The pocket-sized work by an anonymous hand was stolen from Raphael Valls, a British dealer. Its value was only a few thousand pounds, but the theft emphasised the importance of the computerised stolen art lists compiled by the nearby exhibitor, Art Loss Register and Trace.

The fair, which opened on Saturday, primarily draws collectors and curators from the Netherlands, Belgium, Germany and the United States. Representatives of the world's most prestigious museums attended this year's opening, among them Pierre Rosenberg, from the Louvre in Paris, and Boris Pietrovski from the Hermitage in St Petersburg. But, apart from Tim Clifford, of the National Galleries of Scotland, the cash-starved British museums were again conspicuous by their absence.

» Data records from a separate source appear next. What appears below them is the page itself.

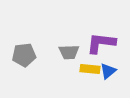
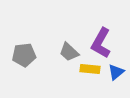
purple L-shape: rotated 68 degrees counterclockwise
gray trapezoid: rotated 45 degrees clockwise
blue triangle: moved 8 px right, 1 px down
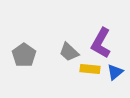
gray pentagon: rotated 30 degrees counterclockwise
blue triangle: moved 1 px left
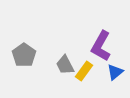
purple L-shape: moved 3 px down
gray trapezoid: moved 4 px left, 13 px down; rotated 20 degrees clockwise
yellow rectangle: moved 6 px left, 2 px down; rotated 60 degrees counterclockwise
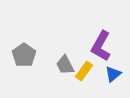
blue triangle: moved 2 px left, 2 px down
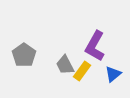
purple L-shape: moved 6 px left
yellow rectangle: moved 2 px left
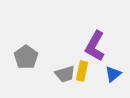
gray pentagon: moved 2 px right, 2 px down
gray trapezoid: moved 9 px down; rotated 80 degrees counterclockwise
yellow rectangle: rotated 24 degrees counterclockwise
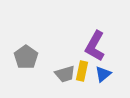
blue triangle: moved 10 px left
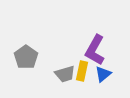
purple L-shape: moved 4 px down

The city has become better known for its treaties than art, but some of the nationalism associated with the Maastricht treaty was also found at the fair. Some dealers mentioned the eclectic tastes of the Americans, but several described buyers as nationalistic, picking only works by their countrymen.

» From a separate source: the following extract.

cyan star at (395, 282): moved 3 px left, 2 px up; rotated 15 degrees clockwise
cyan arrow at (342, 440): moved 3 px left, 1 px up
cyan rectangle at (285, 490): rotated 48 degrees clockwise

Adam Williams, of Newhouse Galleries in New York, said: 'We take Italian pictures to Italian fairs, French pictures to French fairs and Dutch pictures to Dutch fairs.' The London dealers, Partridge Fine Art, had in mind the large German contingent at the fair when it decided to bring a pounds 220,000 Meissen dinner service of the 1760s. David Koetser, of Zurich, offered a more subtle explanation: the Germans, Belgians and Dutch are attracted to northern art because of the different light in the pictures.

The treaty also crept into London dealer Johnny van Haeften's comments on the art trade grappling with the 'bureaucratic nightmare' of each country's VAT systems. He explained that, in the Netherlands, 6 per cent VAT was imposed on every work sold, whereas in Britain, VAT is paid on profit margins. 'We thought, with 1993, life would be easier,' he said. Instead, the regulations had become even more complex since 1 January.

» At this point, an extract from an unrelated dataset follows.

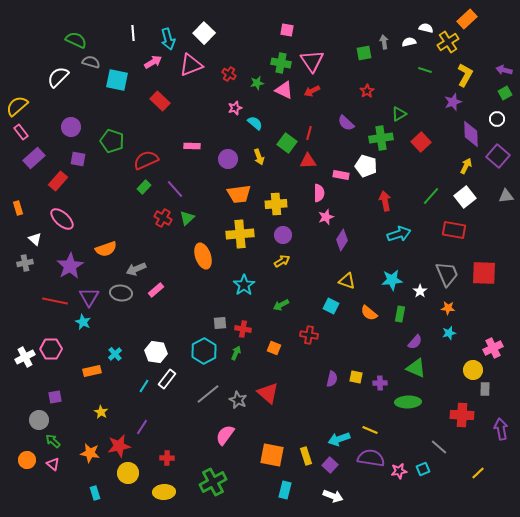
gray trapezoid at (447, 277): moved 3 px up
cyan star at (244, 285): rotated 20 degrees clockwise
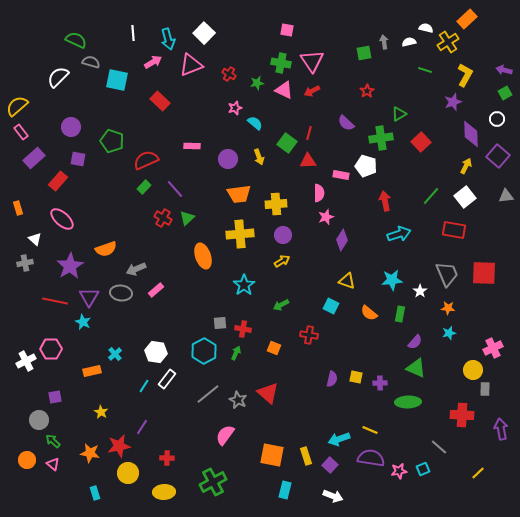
white cross at (25, 357): moved 1 px right, 4 px down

If, as the fair is often described, Maastricht is a barometer of the art market, the business temperature was certainly high. Moatti, the Paris dealer, sold a recently discovered fragment of a 1605 Rubens altarpiece to a private European collector for about pounds 2.5m; Mr Van Haeften sold a pounds 200,000 peasant scene by Pieter Brueghel the Younger. While barely a handful of people were looking at major Brueghels in the fine local gallery, museum-quality Brueghels at the fair drew crowds. John Mitchell, the London dealer, showed a pounds 1.25m village scene by Jan Brueghel the Elder.

Among the most memorable works were vignettes by Van Ostade, the 17th-century Dutch master - particularly a scene of two hemp-smokers selling for pounds 71,000 at Salomon Lilian from Amsterdam.

Echoes of Van Ostade's painting were found outside the fair. Sitting at a table in a cafe drug-dealers were openly selling drugs, distributing 'menus' and prices on laminated cards, and weighing orders on electric machines.